Of course, the U.S.-supplied bombs the Israelis drop on Iranian safeguarded facilities from their U.S.-supplied aircraft will pose an acute health problem to the Russians, Chinese, Iranians, and IAEA inspectors in the immediate vicinity.
Justin:
Much of your effort over the last several years to peer through and around the fog and mirrors in an effort to see the great Wurlitzer is highly commendable. And you have been frequently right (as in, correct). You continue to bang this drum regarding your suspicions concerning the current administration’s desire to expand the war. On this point I think you are wrong and miss the greater picture. My sense is that GWB is not a neocon but rather a run-of-the-mill self-serving politician and that his prime motivation for taking on the intense political and reputational risks of persuading this nation to go to war is personal, i.e., he needed to prove to himself (and to others only secondarily) that he was better than his father.

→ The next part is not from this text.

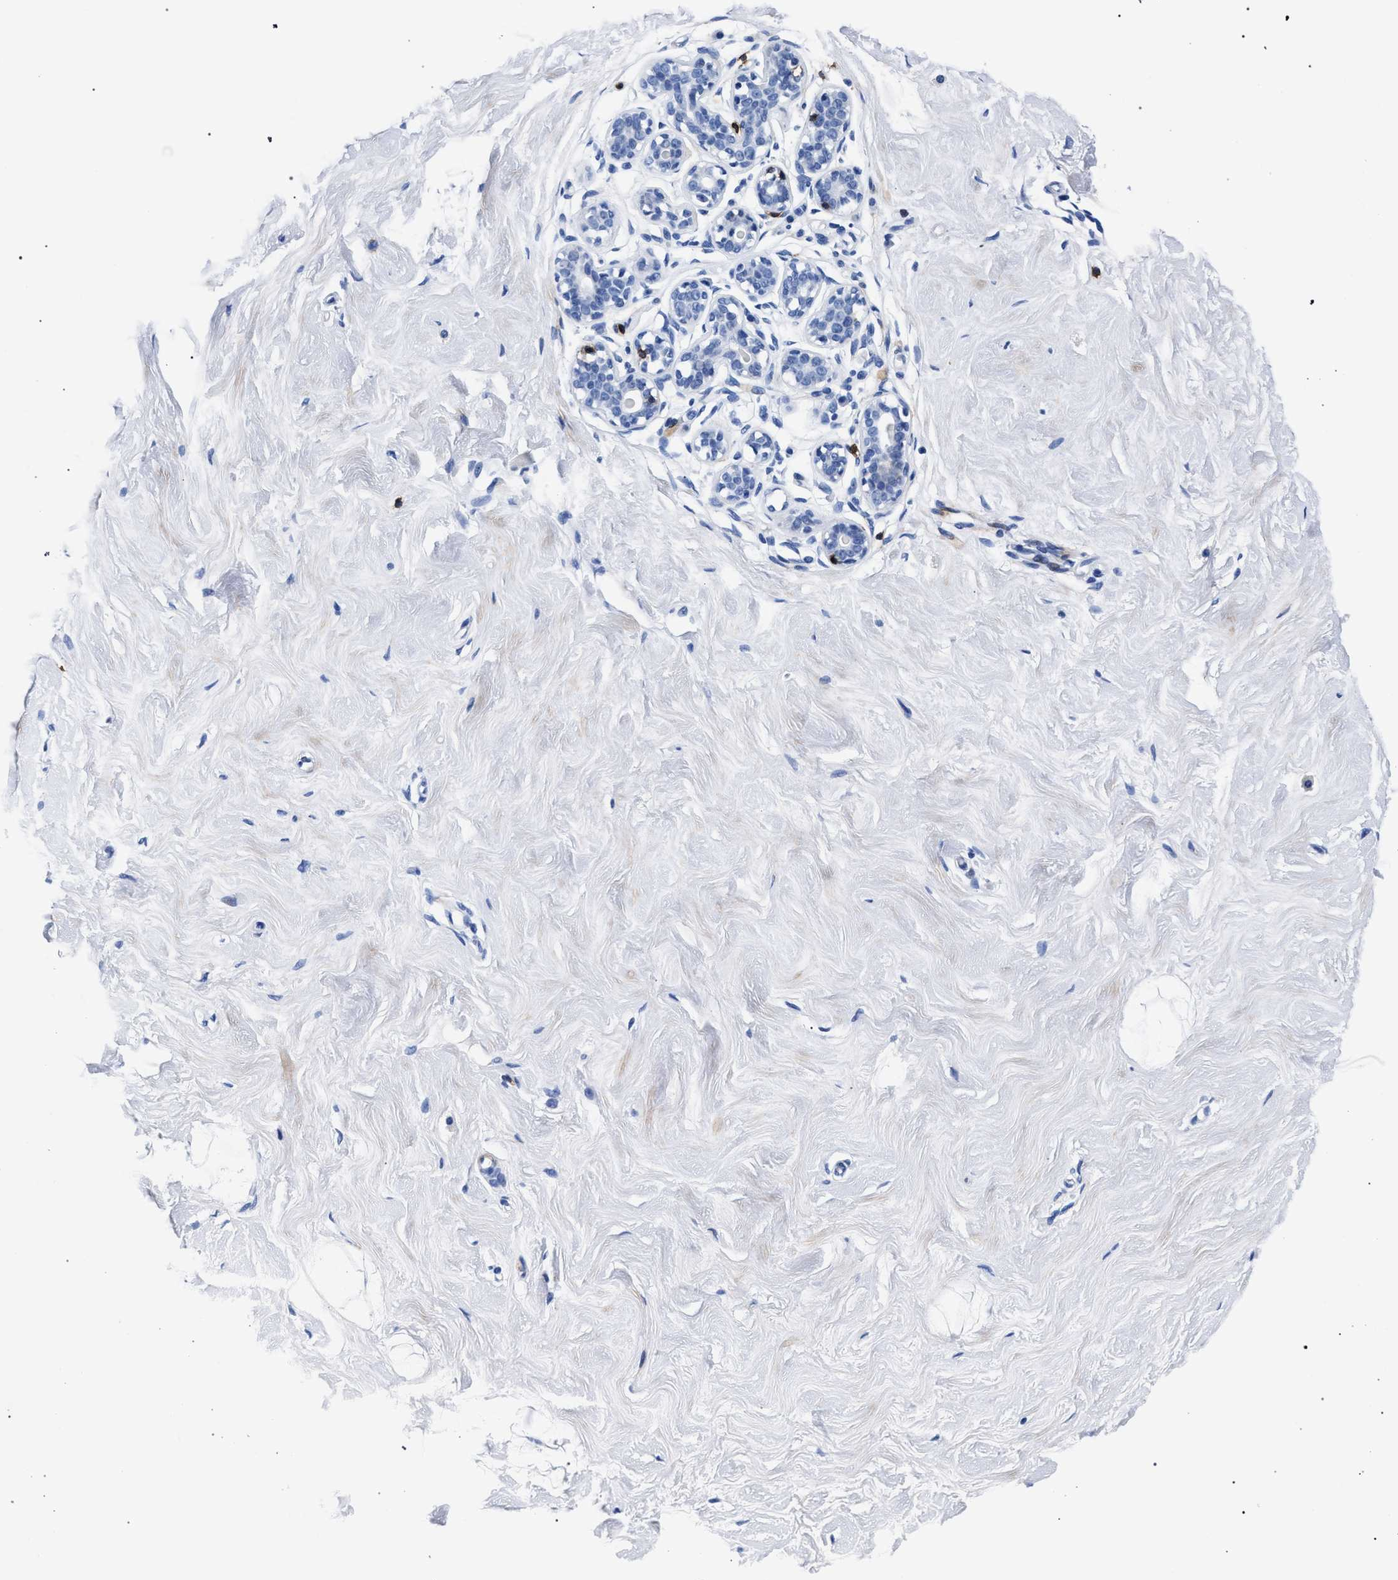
{"staining": {"intensity": "negative", "quantity": "none", "location": "none"}, "tissue": "breast", "cell_type": "Adipocytes", "image_type": "normal", "snomed": [{"axis": "morphology", "description": "Normal tissue, NOS"}, {"axis": "topography", "description": "Breast"}], "caption": "Protein analysis of normal breast exhibits no significant staining in adipocytes. (DAB IHC visualized using brightfield microscopy, high magnification).", "gene": "KLRK1", "patient": {"sex": "female", "age": 23}}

The “cabal” you believe wants to expand the war must persuade GWB to do so. I don’t think the frat-boy, failed-businessman president can generate the enthusiasm and commitment necessary to make this happen because there is no emotional reward to GWB for doing so. An expanded war may well be in the interest of your “cabal” but there is a competing interest, the president’s, which is not served by the expansion. The risk of failing and thus damaging GWB’s legacy is just too high (to say nothing of Rove’s whisperings regarding the consequences for the GOP, conservatives and, who knows, maybe even Jeb).
Putting the Plame Case in Perspective
This article looks to me no more than a damage limitation exercise: i.e., someone probably broke the law (re: outing covert CIA agent), but he was a good guy, all along, because it was a bad law designed to protect the evildoers of the CIA.
As a non-American, I am certainly not in favor of the CIA or anyone else engineering regime change by covert means, mainly for pragmatic reasons. However, the CIA is under executive control, and I doubt that major operations are conducted without reference to foreign policy objectives. Further, to argue that because some of the CIA’s initiatives would be hard to justify on any terms, therefore none of its activities should be protected by law (as is the norm internationally) is preposterous. Valerie Plame was engaged in counterproliferation, a vital function subsequent to the collapse of the Soviet Union; and was it not the CIA that exposed the lie about the Niger yellowcake beyond any doubt? The campaign of misinformation extending from 9/11 to the attack on Iraq has now advanced from attacking opponents by all means, to attacking the laws that might hold them to account.
Were this article on another site, I would have ignored it since the majority of commentators in America appear to avoid spicing their gibbering with either truth or logic.
Dear Sirs,
Pat Buchanan spent his whole life enabling the right and tearing down the “adversary press” and the Democrats; and now when they, chastised and broken, have neither the strength nor inclination to fight the “movement” in the aftermath of an attack on America, he has the nerve to call them the “real” culprits!?
Get real. The “real” blame and the “real” scandal fall squarely on the Bush administration and ITS ENABLERS. Including Pat Buchanan. Remember when Pat threw his weight behind Bush in the fall of 2004? Courageous, Pat. Why not come at the administration from its electoral right? Why not abstain? Why not do anything besides support the pseudo-Christian, pseudo-Republicans in control of the administration?
The bait-and-switch, “who me?” punditocracy is getting old. We need people who are not afraid to chastise their own side, and don’t worry about preserving their bona fides with the illiterati who march to the beat of the Hannitys and Limbaughs of the world.